▶ [Passage to read]:
○ ○ ○ ○ ○ ○ ○
What Umpire Signals? – The cricket umpire can be seen rotating their arm in a windmill motion.
17. New Ball
This cricket umpire signal is only applicable in test formats. If the cricket ball is used continuously for more than 70 overs, then the ball grip, seam, or swing become worse, thereby it provides an unfair advantage to the batting team, due to which a new ball is provided to the bowling team.
What Does the Umpire Signal? – A cricket umpire signals a new ball introduced in the game by lifting and showing it to the scorers and batsmen.
18. Last Hour
Like the new ball, this signal is only applicable in test cricket. With this signal, the cricket umpire indicates to both the bowling and batting teams that only one hour is left for the day to be completed.
What Umpire Signals? – Cricket The umpire held his wrist above his head and pointed to the watch.
Conclusion – Cricket Umpire Signals
I have sincere hopes that this blog about cricket umpire signals will certainly elevate your cricket knowledge. From now on, you will be more observant whenever the umpire signals something. Now you can confidently show your cricket umpire signal knowledge in front of your friends whenever the umpire signals something.
○ ○ ○ ○ ○ ○ ○
▶ [Input data]:
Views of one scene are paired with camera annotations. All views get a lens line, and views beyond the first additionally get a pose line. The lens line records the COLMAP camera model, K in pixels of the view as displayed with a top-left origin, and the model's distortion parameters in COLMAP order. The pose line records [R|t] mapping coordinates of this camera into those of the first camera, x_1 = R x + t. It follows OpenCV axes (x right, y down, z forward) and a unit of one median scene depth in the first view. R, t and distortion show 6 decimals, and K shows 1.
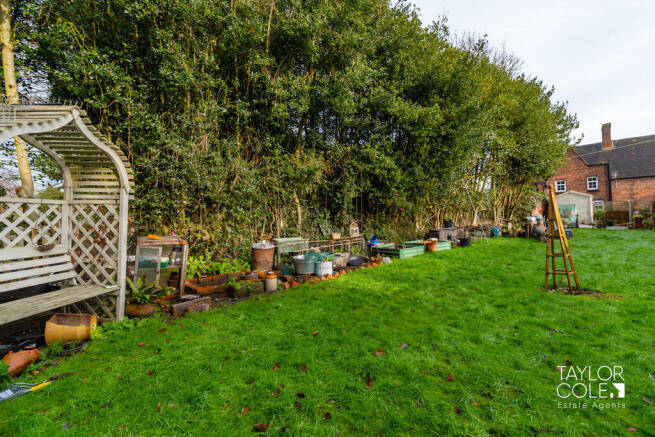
lens RADIAL K [[331.9, 0, 327.5], [0, 331.9, 218.5], [0, 0, 1]] dist [-0.002611, -0.000641]
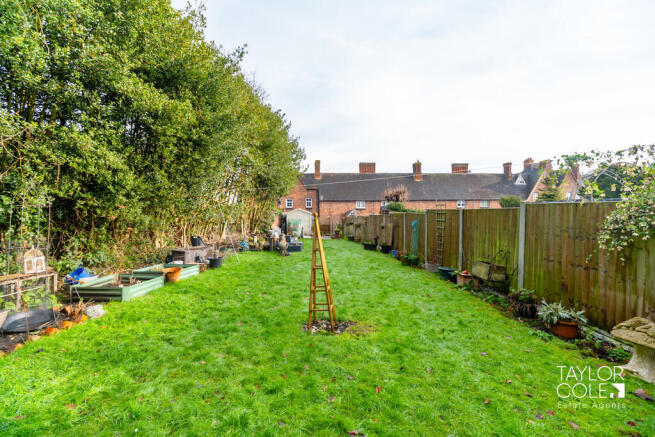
lens RADIAL K [[284.2, 0, 328.8], [0, 284.2, 212.4], [0, 0, 1]] dist [0.001130, 0.000589]
pose [[0.703432, 0.043158, 0.709451, 0.072880], [-0.021190, 0.998985, -0.039760, -0.037880], [-0.710446, 0.012935, 0.703633, 0.220139]]
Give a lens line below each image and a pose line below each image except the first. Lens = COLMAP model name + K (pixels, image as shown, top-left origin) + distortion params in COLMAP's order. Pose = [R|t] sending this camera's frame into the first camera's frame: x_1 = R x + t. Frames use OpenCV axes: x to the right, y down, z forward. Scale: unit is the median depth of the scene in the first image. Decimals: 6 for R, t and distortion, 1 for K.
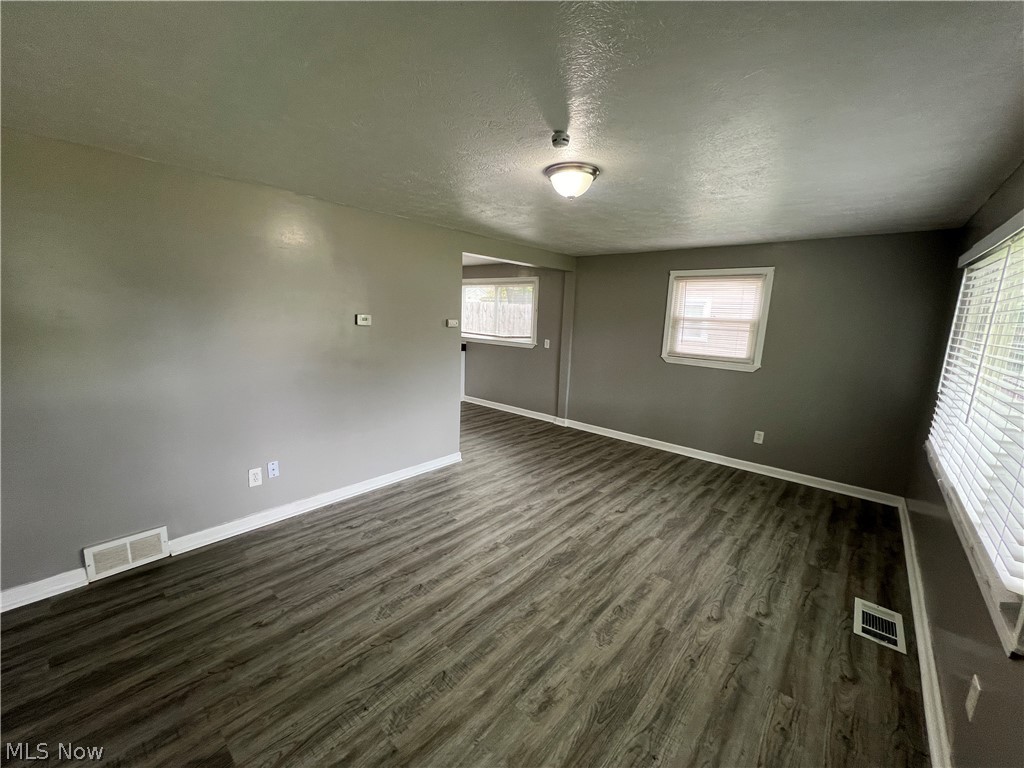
lens RADIAL K [[405.3, 0, 512.0], [0, 405.3, 384.0], [0, 0, 1]] dist [-0.004145, -0.000147]
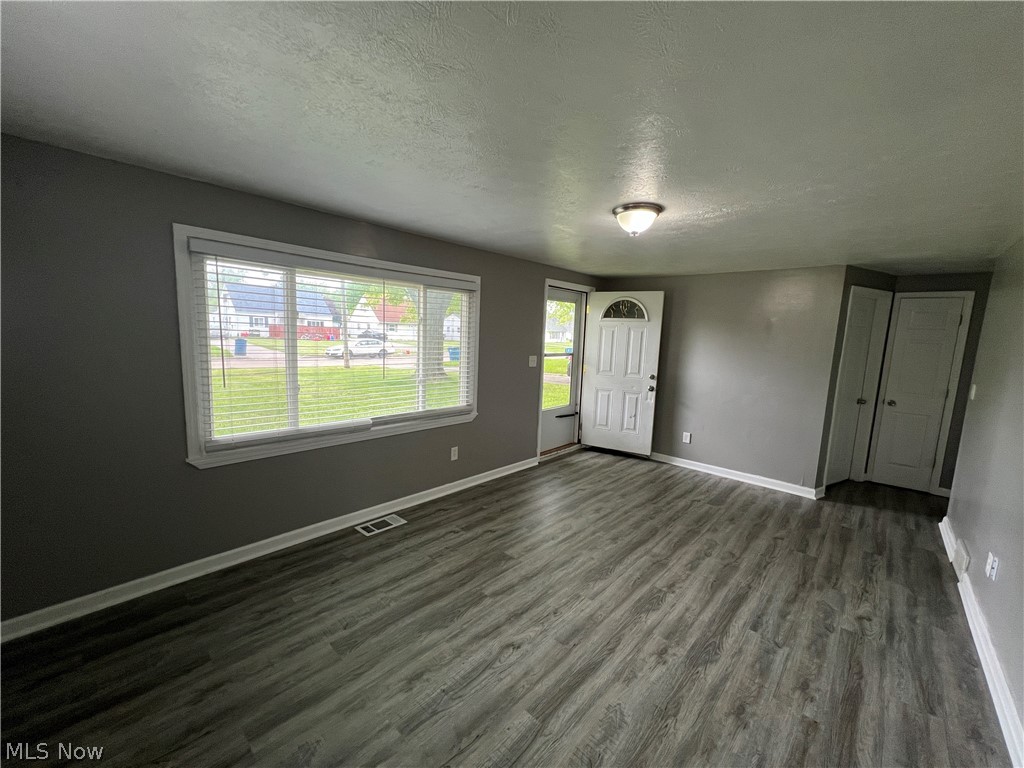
lens RADIAL K [[410.1, 0, 511.8], [0, 410.1, 385.8], [0, 0, 1]] dist [0.000276, -0.000156]
pose [[-0.996928, -0.077623, 0.010462, 0.330719], [-0.070903, 0.951134, 0.300527, -0.282439], [-0.033278, 0.298862, -0.953716, 1.668906]]
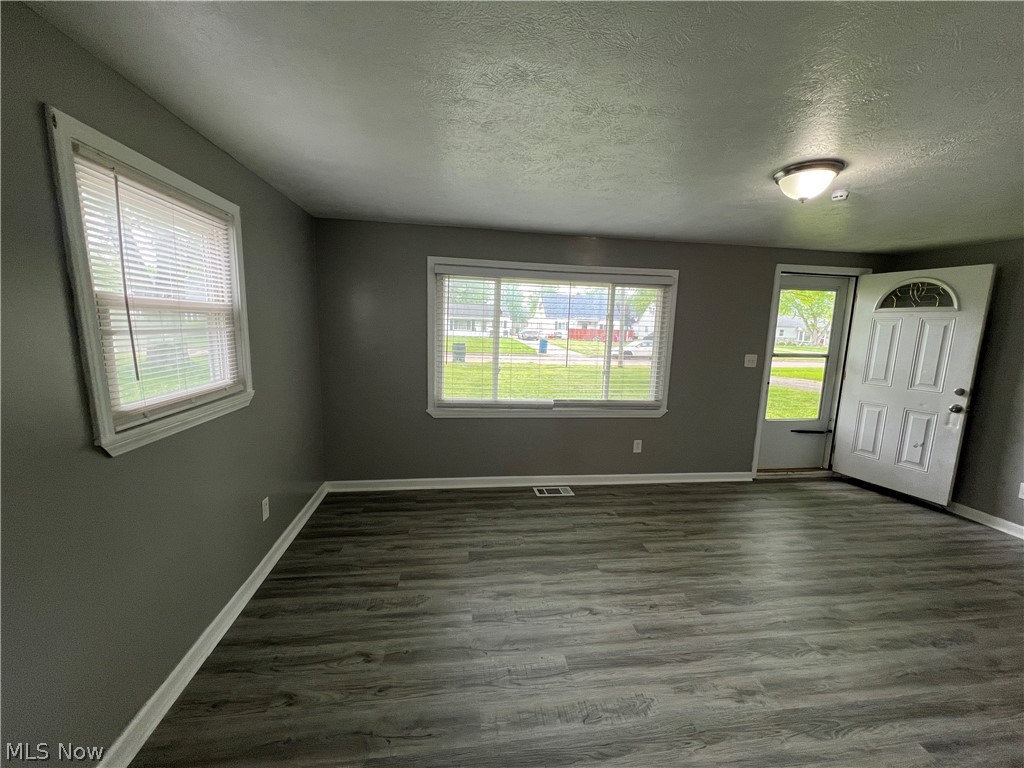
lens RADIAL K [[410.1, 0, 511.8], [0, 410.1, 385.8], [0, 0, 1]] dist [0.000276, -0.000156]
pose [[-0.758217, -0.154376, 0.633463, -0.006547], [0.055791, 0.952640, 0.298939, -0.280548], [-0.649611, 0.262002, -0.713695, 1.659730]]
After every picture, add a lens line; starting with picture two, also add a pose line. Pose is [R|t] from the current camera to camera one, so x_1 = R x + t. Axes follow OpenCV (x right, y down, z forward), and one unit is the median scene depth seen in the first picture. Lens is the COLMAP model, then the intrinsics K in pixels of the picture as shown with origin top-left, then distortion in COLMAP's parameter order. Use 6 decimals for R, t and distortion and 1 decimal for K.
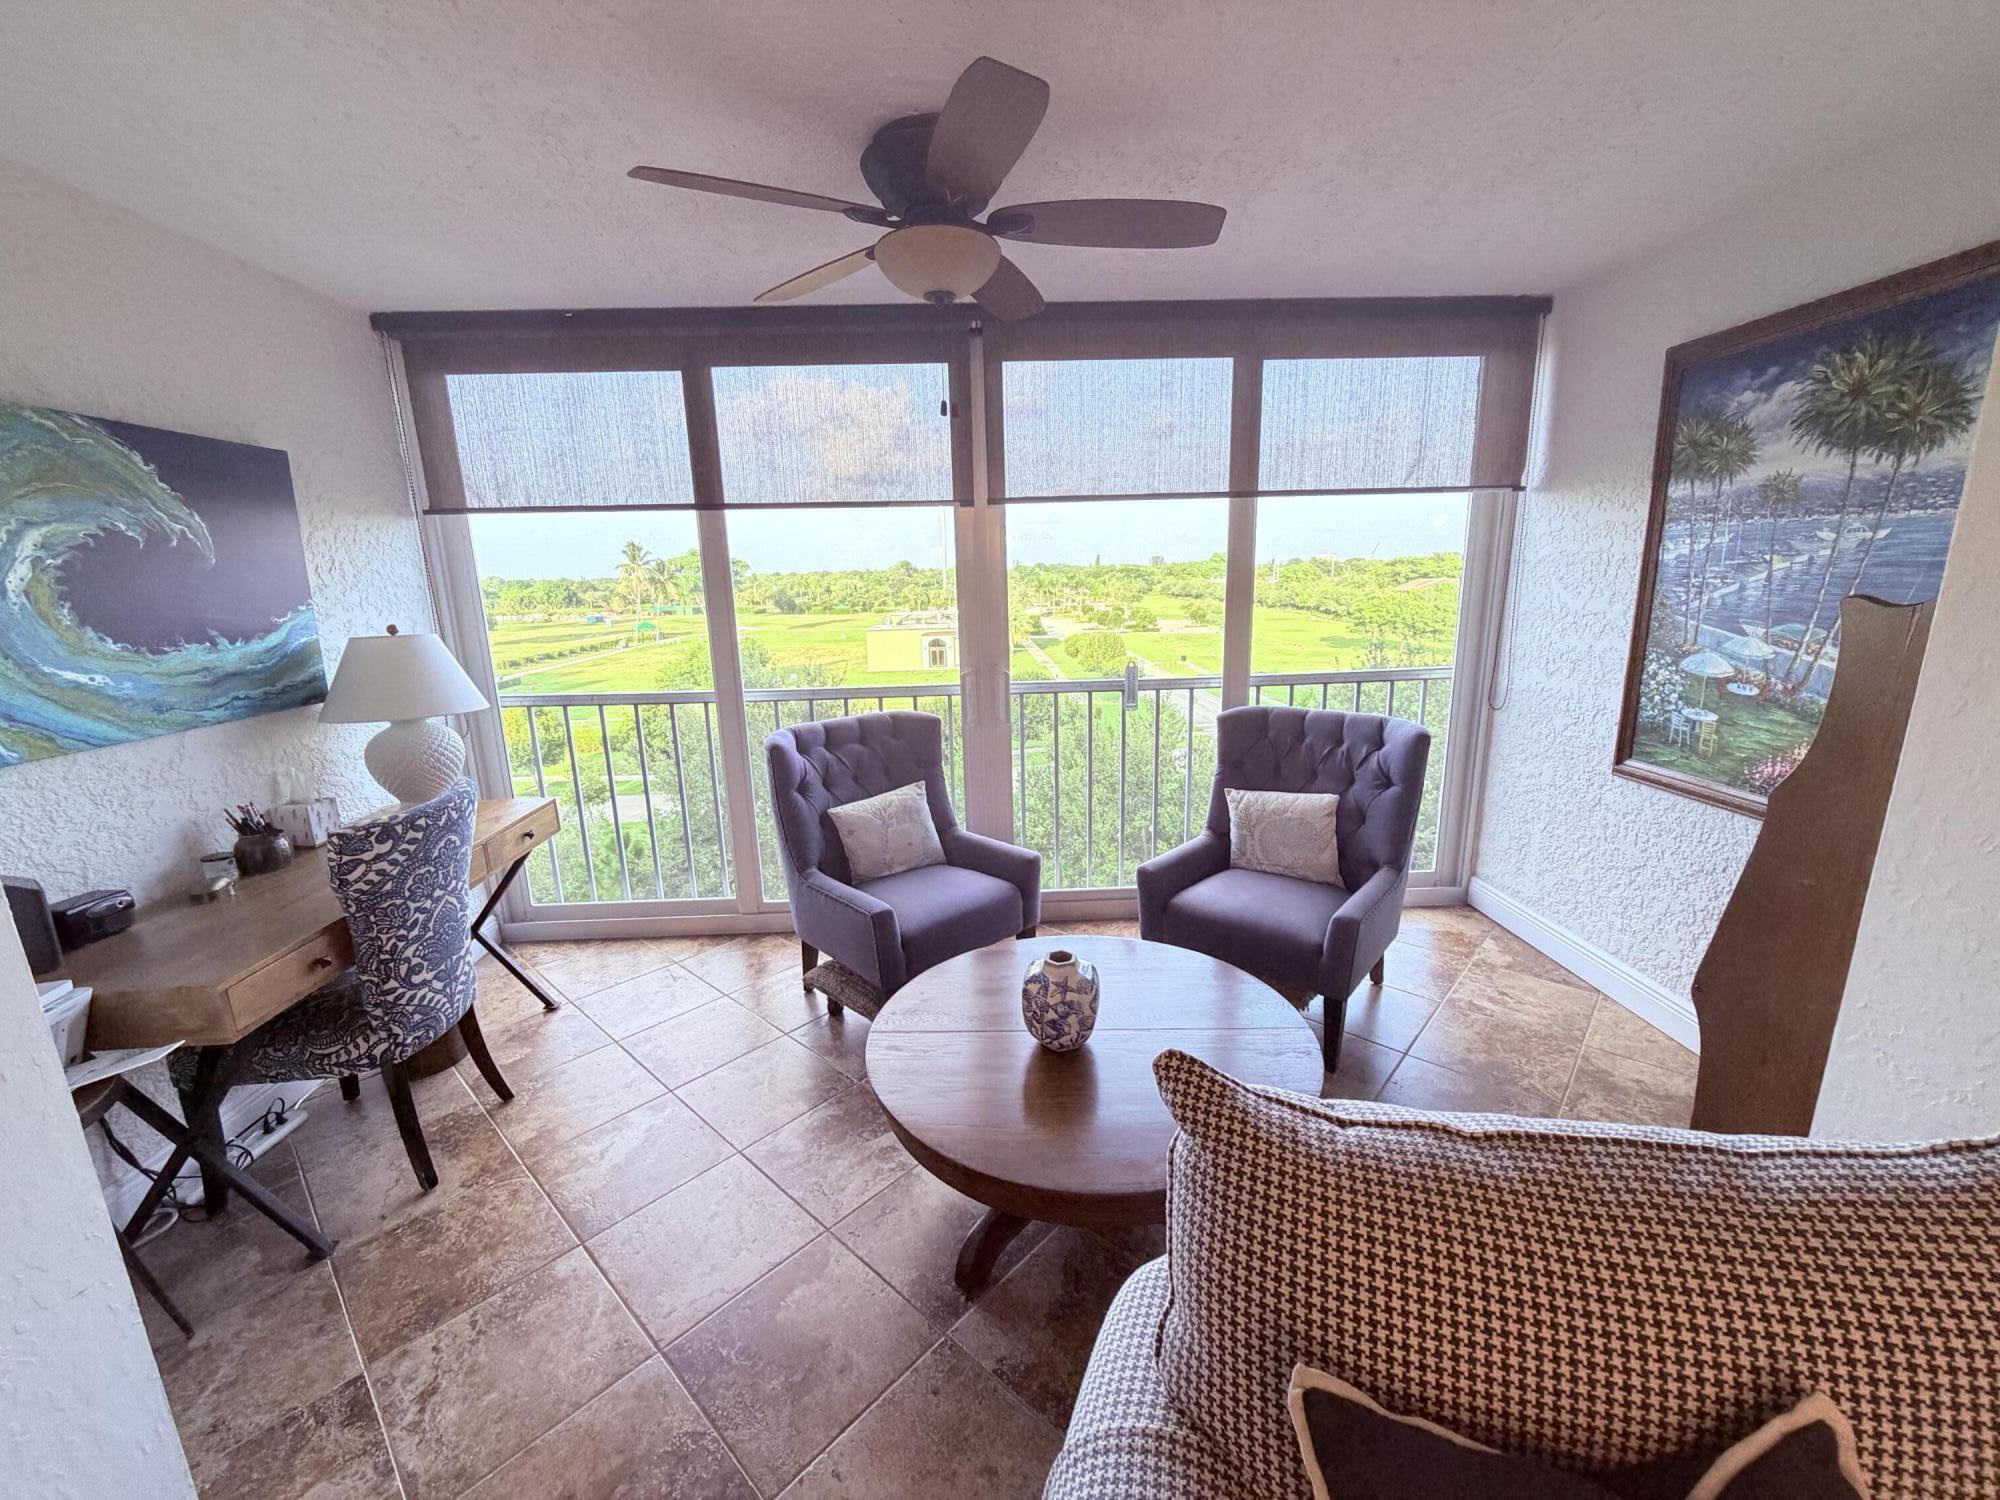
○ ○ ○ ○ ○ ○ ○
▶ [Task requirements]: How would you put this sentence from the passage on cricket umpire signals into Spanish: "Like the new ball, this signal is only applicable in test cricket." This material has no connection to the passage on cricket umpire signals.

▶ [Written response]: Al igual que la bola nueva, esta señal solo es aplicable en el críquet de prueba.